84Again, with respect, I agree, but in my opinion this does not convert the diagnostic criteria in DSM IV into questions of law. Those criteria raise questions of fact and any error in their construction or application was an error of fact.
85In my opinion when Basten JA in [10] identified "the critical question" as whether the plaintiff's belief, in a causal connection between the injuries to her breast and her cancer, was sufficient, he was not identifying a question of law. The causation of the plaintiff's infirmity was and remains a question of fact.
86The Judge found [171], [173] that the plaintiff's adjustment disorder arose before her cancer diagnosis and independently of it. She identified various stressors in the course of the plaintiff's police service and does not refer in her conclusions to the cancer diagnosis, the surgery, or the radiotherapy. There was ample support in the evidence of Dr Peter Anderson for these findings (Black 301, 302, 303, 305, 309, 310, 311, 398, 399-400, 408, 411, 413, 414, 422, 424, 439, 447, 449, 450).
87The trial Judge said [69]:
"The preponderance of evidence supports Dr Anderson's inference that changes of mood, depression and anger were prominent features of the major psychiatric illness diagnosed by Dr Petroff."

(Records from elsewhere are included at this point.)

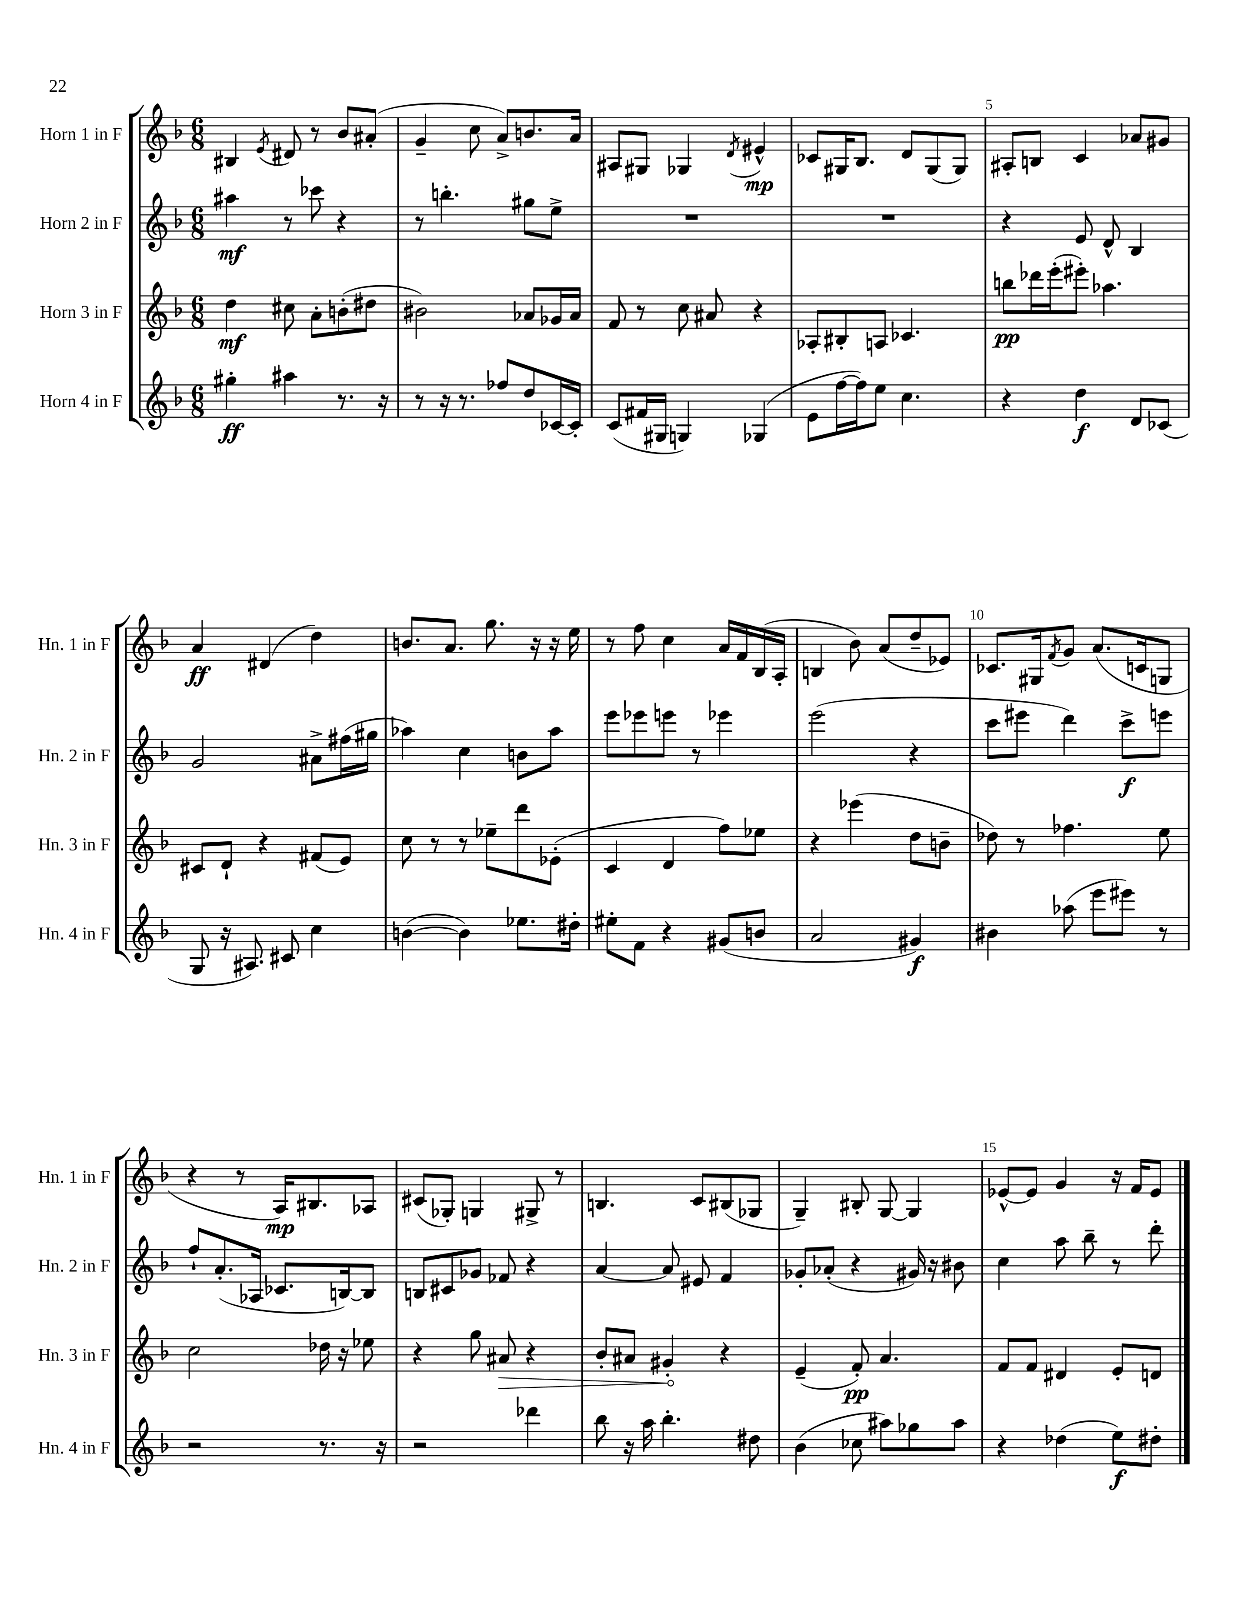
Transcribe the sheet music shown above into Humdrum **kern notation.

**kern	**kern	**kern	**kern
*staff4	*staff3	*staff2	*staff1
*clefG2	*clefG2	*clefG2	*clefG2
*k[b-]	*k[b-]	*k[b-]	*k[b-]
*M6/8	*M6/8	*M6/8	*M6/8
4gg#'	4dd	4aa#	4B#
.	.	.	8qe
4aa#	8cc#	8r	8d#
.	8a'	8ccc-	8r
8.r	(8b'	4r	8b-
.	8dd#	.	(8a#'
16r	.	.	.
=	=	=	=
8r	2b#)	8r	4g~
16r	.	4.bb'	.
8.r	.	.	.
.	.	.	8cc
8ff-	.	.	8a^)
8dd	8a-	8gg#	8.b
[16c-	16g-	8ee^	.
16c-']	16a-	.	16a
=	=	=	=
(8c	8f	2.r	8A#
16f#	8r	.	8G#
16G#	.	.	.
4G)	8cc	.	4G-
.	8a#	.	.
.	.	.	8qd
(4G-	4r	.	4e#^^
=	=	=	=
8e	8A-'	2.r	8c-
[16ff	8B#'	.	16G#
16ff])	.	.	8.B-
8ee	8A	.	.
4.cc	4.c-	.	8d
.	.	.	(8G#
.	.	.	8G#)
=	=	=	=
4r	8bb	4r	8A#'
.	16ddd-	.	8B
.	(16eee'	.	.
4dd	8eee#')	8e	4c
.	4.aa-	8d^^	.
8d	.	4B-	8a-
(8c-	.	.	8g#
=	=	=	=
8G	8c#	2g	4a
16r	8d`	.	.
8.A#)	.	.	.
.	4r	.	(4d#
8c#	.	.	.
4cc	(8f#	8a#^	4dd)
.	8e)	(16ff#	.
.	.	16gg#	.
=	=	=	=
([4b	8cc	4aa-)	8.b
.	8r	.	.
.	.	.	8.a
4b])	8r	4cc	.
.	8ee-~	.	8.gg
8.ee-	8ddd	8b	.
.	.	.	16r
.	(8e-'	8aa-	16r
16dd#'	.	.	16ee
=	=	=	=
8ee#'	4c	8eee	8r
8f	.	8eee-	8ff
4r	4d	8eee	4cc
.	.	8r	.
(8g#	8ff)	4eee-	16a
.	.	.	16f
8b	8ee-	.	(16B-
.	.	.	16A'
=	=	=	=
2a	4r	(2eee	4B
.	(4eee-	.	8b-)
.	.	.	(8a
4g#)	8dd	4r	8dd~
.	8b~	.	8e-)
=	=	=	=
4b#	8dd-)	8ccc	8.c-
.	8r	8eee#	.
.	.	.	16G#
.	.	.	8qf
(8aa-	4.ff-	4ddd)	8g
8eee	.	.	(8.a
8eee#)	.	8ccc^	.
.	.	.	16c
8r	8ee	8eee	8G
=	=	=	=
2r	2cc	8ff`	4r
.	.	(8.a'	.
.	.	.	8r
.	.	16A-	.
.	.	8.c-	16A)
.	.	.	8.B#
8.r	16dd-	.	.
.	16r	[16B)	.
.	8ee-	8B]	8A-
16r	.	.	.
=	=	=	=
2r	4r	8B	(8c#
.	.	8c#	8G-')
.	8gg	8g-	4G
.	8a#	8f-	.
4ddd-	4r	4r	8G#^
.	.	.	8r
=	=	=	=
8bb-	8b-'	[4a	4.B
16r	8a#	.	.
16aa	.	.	.
4.bb-'	4g#'	8a]	.
.	.	8e#	8c
.	4r	4f	(8B#
8dd#	.	.	8G-
=	=	=	=
(4b-	(4e~	8g-'	4G~)
.	.	(8a-'	.
8cc-	8f')	4r	8B#'
8aa#)	4.a	.	[8G
8gg-	.	16g#)	4G]
.	.	16r	.
8aa#	.	8b#	.
=	=	=	=
4r	8f	4cc	[8e-^^
.	8f	.	8e-]
(4dd-	4d#	8aa	4g
.	.	8bb-~	.
8ee)	8e'	8r	16r
.	.	.	16f
8dd#'	8d	8ddd'	8e-
==	==	==	==
*-	*-	*-	*-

88In Dr Anderson's opinion the plaintiff's adjustment disorder was diagnosable in 1999 (black 309, 311, 408), and the symptoms preceded the diagnosis of her breast cancer (black 424). He took into account the DSM IV guidelines on stressors (black 411, 422, 447, 450).
89The trial Judge's conclusions [171] that the plaintiff had developed intractable work-related depression and suicidal ideation by January 2000, and [173] that the work-related events referred to in paras [170]-[172] had "caused and aggravated" her certified adjustment disorder, were open to her on the evidence she accepted. In my opinion those findings were not vitiated by legal error.
90As Basten JA records [18] the Commissioner did not press inadequacy of reasons as a separate ground of appeal. Any inadequacy in the Judge's fact finding process was an error of fact, as Glass JA explained in Azzopardi .
91The Commissioner, as Basten JA finds [24], did not separately challenge the Judge's finding that the plaintiff's employment was a substantial contributing factor to her injury within s 9A of the 1987 Act. He also concludes [39] that the medical evidence did not support a finding that s 11A of the 1987 Act was engaged.
92In my judgment therefore the Commissioner has failed to demonstrate any error in point of law and the appeal should be dismissed with costs.